* **REQUIRED TASK**: Pull out every line in the items below that contains the string "tangentPropagation", matching case exactly.

* **RECORDS TO PROCESS**:

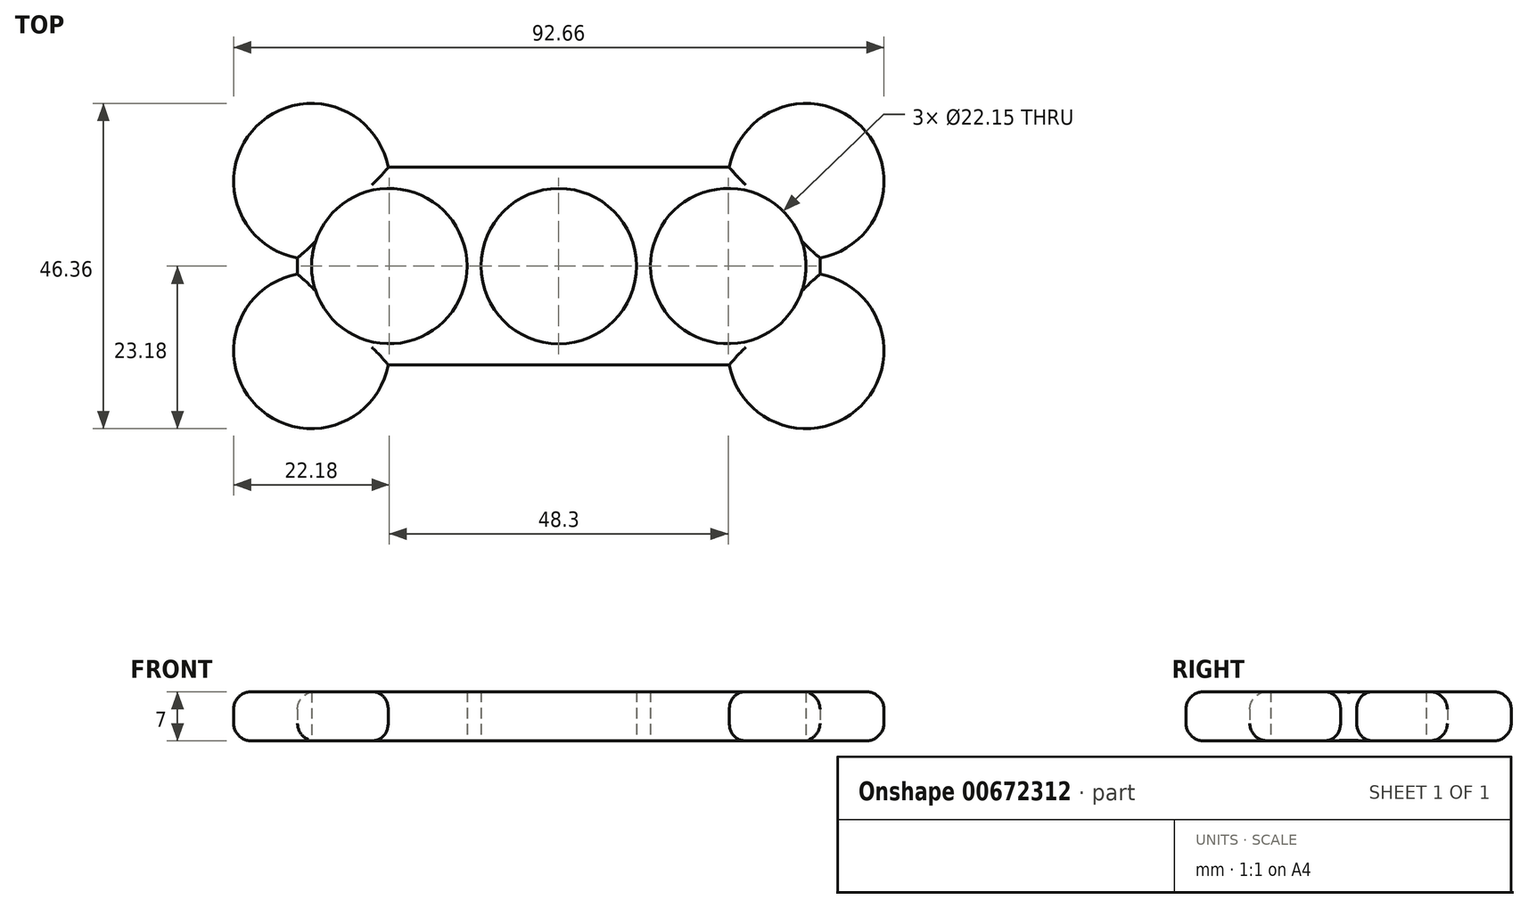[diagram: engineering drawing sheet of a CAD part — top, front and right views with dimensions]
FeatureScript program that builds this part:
* * *
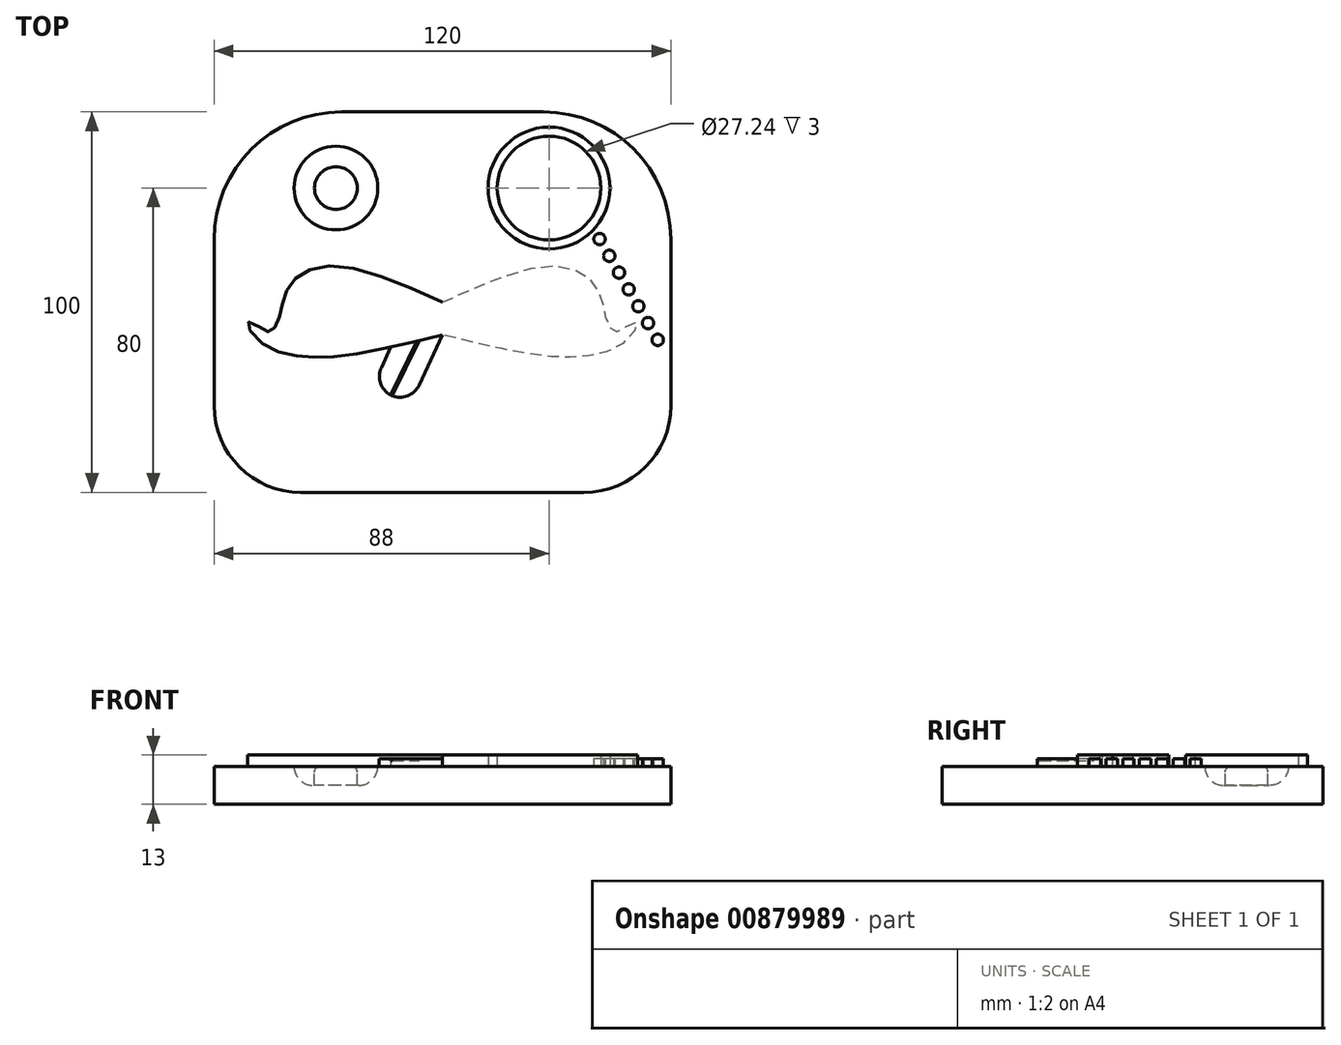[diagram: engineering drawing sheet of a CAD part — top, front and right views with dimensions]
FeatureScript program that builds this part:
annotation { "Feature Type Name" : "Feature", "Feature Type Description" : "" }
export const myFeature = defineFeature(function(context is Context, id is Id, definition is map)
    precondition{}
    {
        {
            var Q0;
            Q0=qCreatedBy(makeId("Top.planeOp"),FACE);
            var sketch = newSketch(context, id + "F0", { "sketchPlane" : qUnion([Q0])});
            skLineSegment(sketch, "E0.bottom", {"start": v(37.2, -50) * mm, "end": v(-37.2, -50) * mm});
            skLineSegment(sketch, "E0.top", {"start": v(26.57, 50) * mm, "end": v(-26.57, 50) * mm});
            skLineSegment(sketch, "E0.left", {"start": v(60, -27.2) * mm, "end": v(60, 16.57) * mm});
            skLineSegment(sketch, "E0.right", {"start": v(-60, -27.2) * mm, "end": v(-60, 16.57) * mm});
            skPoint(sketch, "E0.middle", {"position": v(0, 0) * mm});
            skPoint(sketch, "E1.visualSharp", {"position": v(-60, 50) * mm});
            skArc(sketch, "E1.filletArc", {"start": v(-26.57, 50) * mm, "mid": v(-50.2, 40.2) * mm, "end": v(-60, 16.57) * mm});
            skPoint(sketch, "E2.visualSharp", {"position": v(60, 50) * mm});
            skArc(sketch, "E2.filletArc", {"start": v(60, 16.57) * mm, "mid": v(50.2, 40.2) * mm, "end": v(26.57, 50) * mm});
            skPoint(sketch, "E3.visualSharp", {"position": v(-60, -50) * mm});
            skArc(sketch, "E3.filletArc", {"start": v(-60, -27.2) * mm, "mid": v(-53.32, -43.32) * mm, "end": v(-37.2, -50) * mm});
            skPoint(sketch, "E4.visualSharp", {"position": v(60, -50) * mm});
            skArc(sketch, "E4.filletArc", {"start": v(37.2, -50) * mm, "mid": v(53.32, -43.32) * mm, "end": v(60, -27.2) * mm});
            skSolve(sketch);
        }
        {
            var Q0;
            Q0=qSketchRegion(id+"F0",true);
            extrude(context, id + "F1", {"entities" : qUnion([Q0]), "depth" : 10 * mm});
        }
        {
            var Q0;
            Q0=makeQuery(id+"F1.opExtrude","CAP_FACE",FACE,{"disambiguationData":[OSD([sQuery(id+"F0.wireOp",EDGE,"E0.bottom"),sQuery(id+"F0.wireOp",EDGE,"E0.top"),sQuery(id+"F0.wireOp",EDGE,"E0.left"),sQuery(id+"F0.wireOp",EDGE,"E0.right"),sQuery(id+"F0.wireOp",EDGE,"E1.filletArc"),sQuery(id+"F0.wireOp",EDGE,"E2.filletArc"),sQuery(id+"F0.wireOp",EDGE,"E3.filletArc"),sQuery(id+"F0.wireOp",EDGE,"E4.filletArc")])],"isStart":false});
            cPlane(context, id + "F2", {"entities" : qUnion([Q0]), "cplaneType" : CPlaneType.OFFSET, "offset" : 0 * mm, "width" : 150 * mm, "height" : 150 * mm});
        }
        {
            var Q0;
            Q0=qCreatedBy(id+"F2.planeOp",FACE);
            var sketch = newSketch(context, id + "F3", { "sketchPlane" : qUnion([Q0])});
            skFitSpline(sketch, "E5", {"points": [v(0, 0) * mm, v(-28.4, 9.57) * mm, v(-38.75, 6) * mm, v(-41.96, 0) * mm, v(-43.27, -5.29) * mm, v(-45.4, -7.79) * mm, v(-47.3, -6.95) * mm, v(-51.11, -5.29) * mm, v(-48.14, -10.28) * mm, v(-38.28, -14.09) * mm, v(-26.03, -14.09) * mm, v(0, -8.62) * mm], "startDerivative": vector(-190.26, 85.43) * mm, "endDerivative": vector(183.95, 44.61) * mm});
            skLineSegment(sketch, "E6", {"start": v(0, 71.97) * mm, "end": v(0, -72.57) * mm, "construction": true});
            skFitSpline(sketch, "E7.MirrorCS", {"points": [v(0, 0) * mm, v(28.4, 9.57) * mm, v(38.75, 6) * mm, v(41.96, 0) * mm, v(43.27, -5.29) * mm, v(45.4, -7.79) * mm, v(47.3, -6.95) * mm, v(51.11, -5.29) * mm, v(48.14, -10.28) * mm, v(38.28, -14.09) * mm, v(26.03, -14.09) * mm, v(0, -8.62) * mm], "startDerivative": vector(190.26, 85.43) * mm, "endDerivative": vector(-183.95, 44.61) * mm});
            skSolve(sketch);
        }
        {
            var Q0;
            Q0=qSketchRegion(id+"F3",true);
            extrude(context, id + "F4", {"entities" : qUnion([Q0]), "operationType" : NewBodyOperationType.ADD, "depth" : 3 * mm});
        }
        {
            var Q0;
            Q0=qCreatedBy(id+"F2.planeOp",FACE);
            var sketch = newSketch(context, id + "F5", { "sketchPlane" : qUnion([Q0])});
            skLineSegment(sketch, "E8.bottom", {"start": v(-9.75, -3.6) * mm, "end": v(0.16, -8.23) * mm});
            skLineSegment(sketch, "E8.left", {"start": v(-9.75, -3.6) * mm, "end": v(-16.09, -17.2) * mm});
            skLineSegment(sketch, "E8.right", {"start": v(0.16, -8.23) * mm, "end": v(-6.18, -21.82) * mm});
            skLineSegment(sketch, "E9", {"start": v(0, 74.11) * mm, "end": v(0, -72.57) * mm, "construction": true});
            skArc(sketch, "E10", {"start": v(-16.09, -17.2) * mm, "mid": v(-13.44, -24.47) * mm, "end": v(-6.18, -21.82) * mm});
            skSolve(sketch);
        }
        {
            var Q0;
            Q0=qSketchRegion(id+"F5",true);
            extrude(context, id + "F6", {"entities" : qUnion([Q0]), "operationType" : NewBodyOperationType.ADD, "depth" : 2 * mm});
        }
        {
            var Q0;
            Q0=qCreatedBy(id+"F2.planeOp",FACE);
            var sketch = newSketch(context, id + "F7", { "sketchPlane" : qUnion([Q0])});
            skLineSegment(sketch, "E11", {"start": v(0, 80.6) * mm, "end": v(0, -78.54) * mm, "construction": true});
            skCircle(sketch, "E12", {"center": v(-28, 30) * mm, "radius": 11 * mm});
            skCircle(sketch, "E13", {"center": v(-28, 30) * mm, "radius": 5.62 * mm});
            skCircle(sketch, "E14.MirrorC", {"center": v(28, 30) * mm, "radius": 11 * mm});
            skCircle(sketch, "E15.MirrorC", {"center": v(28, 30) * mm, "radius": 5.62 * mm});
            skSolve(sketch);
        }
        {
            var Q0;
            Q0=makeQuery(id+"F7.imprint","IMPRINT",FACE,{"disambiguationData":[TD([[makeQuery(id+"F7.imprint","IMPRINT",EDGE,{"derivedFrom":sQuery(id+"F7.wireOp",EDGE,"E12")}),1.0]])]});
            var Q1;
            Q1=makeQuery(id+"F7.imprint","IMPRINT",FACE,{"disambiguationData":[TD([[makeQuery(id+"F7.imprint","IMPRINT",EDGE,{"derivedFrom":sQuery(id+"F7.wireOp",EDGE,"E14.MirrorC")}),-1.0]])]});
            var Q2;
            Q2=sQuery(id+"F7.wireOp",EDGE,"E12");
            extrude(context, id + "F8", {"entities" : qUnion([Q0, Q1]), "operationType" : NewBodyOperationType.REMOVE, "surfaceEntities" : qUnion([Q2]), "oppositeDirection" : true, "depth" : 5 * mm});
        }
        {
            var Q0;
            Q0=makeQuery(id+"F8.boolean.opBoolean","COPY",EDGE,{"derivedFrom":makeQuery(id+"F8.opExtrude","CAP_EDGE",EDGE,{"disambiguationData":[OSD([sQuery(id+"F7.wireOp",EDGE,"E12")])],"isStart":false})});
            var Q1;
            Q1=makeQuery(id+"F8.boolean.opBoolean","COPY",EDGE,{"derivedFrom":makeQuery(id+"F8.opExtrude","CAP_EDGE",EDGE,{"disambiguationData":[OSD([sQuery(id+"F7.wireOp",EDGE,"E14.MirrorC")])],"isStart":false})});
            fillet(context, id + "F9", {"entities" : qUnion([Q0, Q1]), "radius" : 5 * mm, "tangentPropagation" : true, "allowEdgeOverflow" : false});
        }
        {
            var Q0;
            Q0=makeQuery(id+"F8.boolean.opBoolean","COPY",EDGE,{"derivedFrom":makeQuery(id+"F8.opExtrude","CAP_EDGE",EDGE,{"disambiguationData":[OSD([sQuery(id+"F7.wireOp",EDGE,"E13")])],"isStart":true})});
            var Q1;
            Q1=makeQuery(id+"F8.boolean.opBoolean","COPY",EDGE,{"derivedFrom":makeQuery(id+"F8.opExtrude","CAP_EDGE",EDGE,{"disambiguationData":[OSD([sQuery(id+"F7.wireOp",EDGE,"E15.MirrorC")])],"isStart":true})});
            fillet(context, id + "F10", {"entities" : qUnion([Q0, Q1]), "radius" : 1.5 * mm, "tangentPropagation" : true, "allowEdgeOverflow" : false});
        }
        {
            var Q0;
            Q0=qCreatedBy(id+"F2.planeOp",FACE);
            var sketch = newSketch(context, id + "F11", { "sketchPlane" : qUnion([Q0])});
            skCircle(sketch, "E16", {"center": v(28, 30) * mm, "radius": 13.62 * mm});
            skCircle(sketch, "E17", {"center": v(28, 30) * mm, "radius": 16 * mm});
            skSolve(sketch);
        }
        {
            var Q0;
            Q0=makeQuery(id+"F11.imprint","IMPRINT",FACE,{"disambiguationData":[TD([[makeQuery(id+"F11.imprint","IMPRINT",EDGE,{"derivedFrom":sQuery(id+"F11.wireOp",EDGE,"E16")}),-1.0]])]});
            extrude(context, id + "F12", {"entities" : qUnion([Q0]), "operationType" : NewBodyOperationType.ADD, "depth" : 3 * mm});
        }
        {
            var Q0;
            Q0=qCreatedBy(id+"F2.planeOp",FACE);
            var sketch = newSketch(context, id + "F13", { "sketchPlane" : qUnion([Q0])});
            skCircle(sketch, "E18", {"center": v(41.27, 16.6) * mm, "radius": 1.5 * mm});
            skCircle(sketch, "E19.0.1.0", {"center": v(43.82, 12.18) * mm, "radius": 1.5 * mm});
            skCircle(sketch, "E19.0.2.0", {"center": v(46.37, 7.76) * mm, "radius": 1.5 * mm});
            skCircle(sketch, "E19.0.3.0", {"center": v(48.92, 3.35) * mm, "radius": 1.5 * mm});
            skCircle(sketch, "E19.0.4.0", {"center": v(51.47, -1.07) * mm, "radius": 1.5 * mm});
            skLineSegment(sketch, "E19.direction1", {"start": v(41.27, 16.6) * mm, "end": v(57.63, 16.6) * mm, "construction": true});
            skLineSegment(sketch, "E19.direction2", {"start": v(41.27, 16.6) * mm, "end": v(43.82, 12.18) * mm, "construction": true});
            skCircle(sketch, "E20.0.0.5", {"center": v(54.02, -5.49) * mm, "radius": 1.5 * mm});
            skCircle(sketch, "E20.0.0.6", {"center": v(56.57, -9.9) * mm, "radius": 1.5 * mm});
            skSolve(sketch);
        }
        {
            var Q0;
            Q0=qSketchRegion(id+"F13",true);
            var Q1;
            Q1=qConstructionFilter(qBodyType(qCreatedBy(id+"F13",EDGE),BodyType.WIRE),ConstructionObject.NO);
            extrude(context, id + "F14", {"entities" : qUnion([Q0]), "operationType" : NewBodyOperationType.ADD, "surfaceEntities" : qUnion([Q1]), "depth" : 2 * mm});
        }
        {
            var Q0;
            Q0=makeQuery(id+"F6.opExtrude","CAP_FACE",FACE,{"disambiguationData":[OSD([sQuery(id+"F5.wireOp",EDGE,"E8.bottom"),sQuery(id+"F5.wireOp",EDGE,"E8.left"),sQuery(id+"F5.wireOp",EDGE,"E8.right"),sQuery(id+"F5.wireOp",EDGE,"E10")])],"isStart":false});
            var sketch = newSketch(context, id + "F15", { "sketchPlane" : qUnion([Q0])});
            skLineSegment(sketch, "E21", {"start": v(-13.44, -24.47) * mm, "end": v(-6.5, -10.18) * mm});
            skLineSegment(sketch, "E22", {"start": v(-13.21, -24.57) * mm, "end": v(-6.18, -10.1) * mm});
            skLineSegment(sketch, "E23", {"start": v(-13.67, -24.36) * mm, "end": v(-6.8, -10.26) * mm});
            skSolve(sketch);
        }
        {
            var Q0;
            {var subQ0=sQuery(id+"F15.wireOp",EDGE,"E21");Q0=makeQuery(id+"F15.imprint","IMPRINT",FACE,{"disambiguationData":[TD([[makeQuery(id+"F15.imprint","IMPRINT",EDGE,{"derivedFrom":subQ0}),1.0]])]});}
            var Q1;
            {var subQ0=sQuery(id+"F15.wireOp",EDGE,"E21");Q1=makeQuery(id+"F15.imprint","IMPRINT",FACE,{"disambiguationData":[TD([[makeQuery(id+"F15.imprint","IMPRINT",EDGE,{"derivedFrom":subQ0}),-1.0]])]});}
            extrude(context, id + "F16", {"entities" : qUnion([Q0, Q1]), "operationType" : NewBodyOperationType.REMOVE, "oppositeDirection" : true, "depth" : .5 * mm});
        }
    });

* **THE SOLUTION**:
            fillet(context, id + "F9", {"entities" : qUnion([Q0, Q1]), "radius" : 5 * mm, "tangentPropagation" : true, "allowEdgeOverflow" : false});
            fillet(context, id + "F10", {"entities" : qUnion([Q0, Q1]), "radius" : 1.5 * mm, "tangentPropagation" : true, "allowEdgeOverflow" : false});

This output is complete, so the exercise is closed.